#### [Provided information]

>>

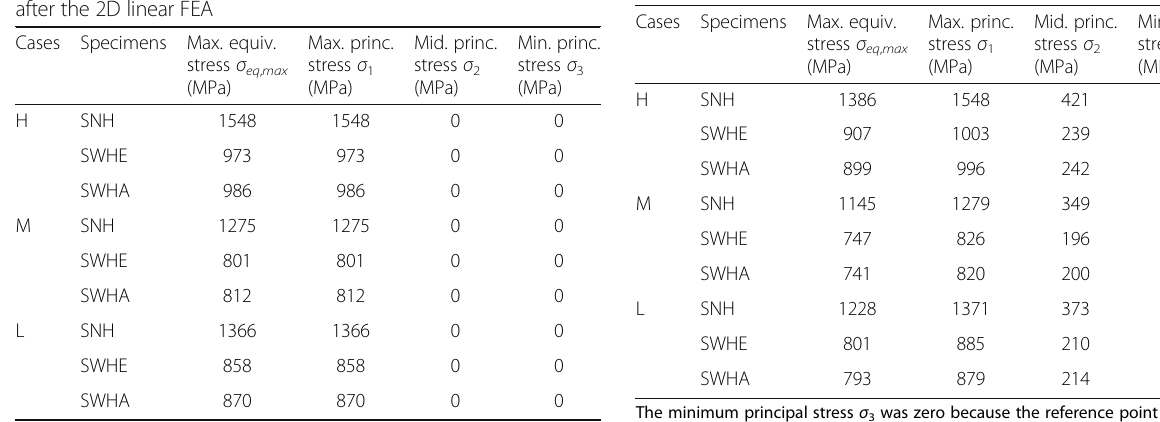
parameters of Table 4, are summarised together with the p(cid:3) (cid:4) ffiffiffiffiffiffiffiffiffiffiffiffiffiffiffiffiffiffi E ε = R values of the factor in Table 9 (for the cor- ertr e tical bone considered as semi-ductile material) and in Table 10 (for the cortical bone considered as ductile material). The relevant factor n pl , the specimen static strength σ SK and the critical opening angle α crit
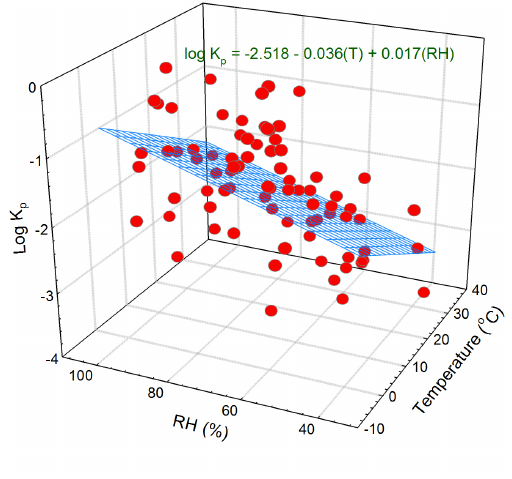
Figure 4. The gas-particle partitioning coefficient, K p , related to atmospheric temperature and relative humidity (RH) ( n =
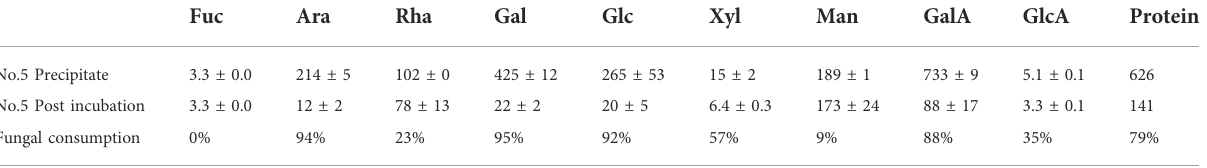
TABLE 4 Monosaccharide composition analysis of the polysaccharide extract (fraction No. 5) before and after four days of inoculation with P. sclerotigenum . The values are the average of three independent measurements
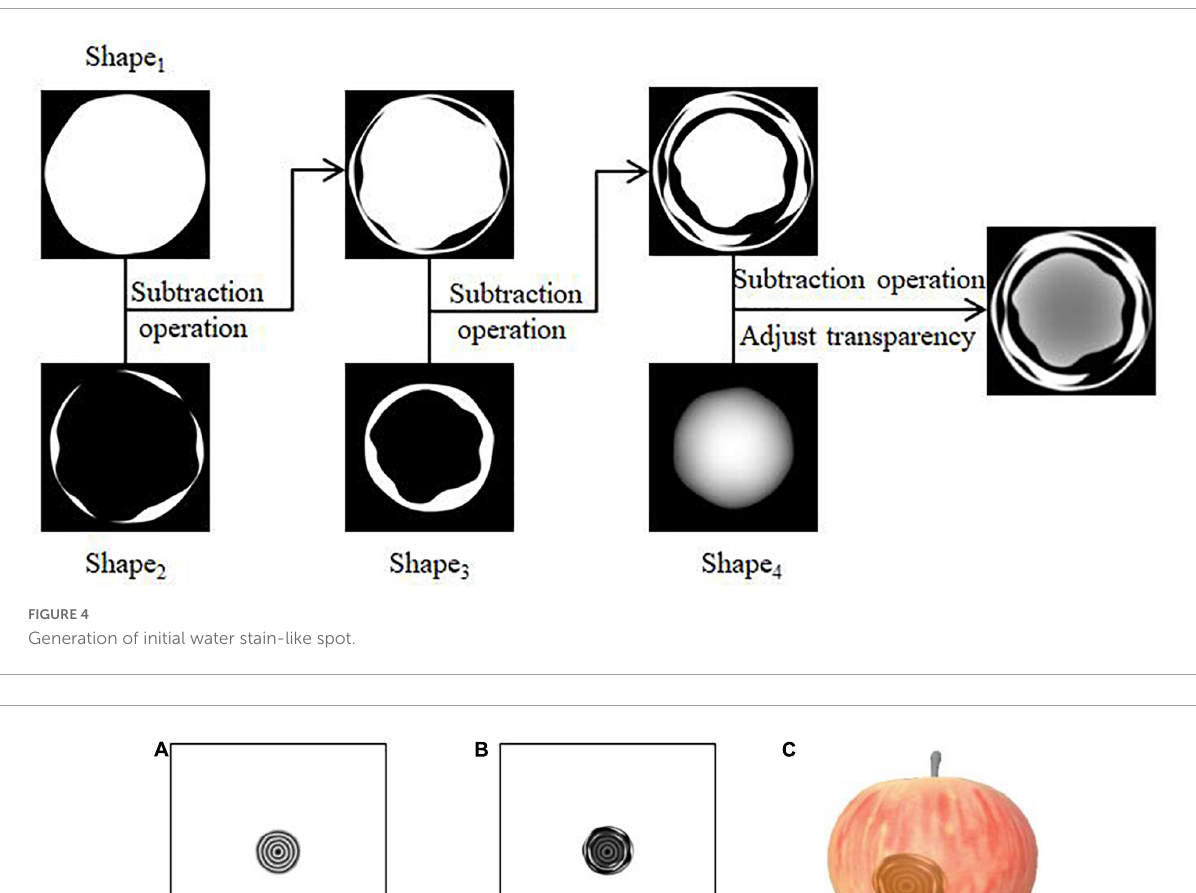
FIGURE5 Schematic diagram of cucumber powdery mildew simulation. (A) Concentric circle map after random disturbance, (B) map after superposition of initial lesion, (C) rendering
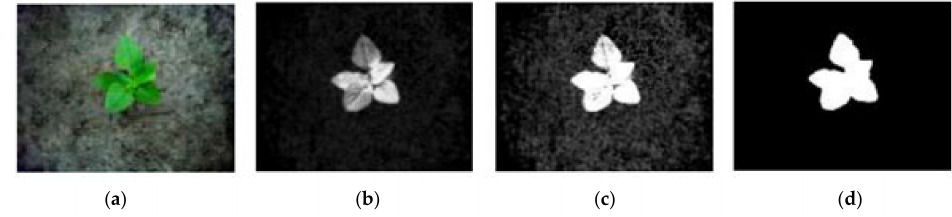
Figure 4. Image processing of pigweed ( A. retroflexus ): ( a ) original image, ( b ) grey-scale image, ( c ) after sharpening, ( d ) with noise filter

<<
>>

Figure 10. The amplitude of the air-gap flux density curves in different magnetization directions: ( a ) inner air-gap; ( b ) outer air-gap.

<<

#### [Your instructions]
Go through the material line by line. Show each line that contains the string "values".

#### [Output below]
parameters of Table 4, are summarised together with the p(cid:3) (cid:4) ffiffiffiffiffiffiffiffiffiffiffiffiffiffiffiffiffiffi E ε = R values of the factor in Table 9 (for the cor- ertr e tical bone considered as semi-ductile material) and in Table 10 (for the cortical bone considered as ductile material). The relevant factor n pl , the specimen static strength σ SK and the critical opening angle α crit
TABLE 4 Monosaccharide composition analysis of the polysaccharide extract (fraction No. 5) before and after four days of inoculation with P. sclerotigenum . The values are the average of three independent measurements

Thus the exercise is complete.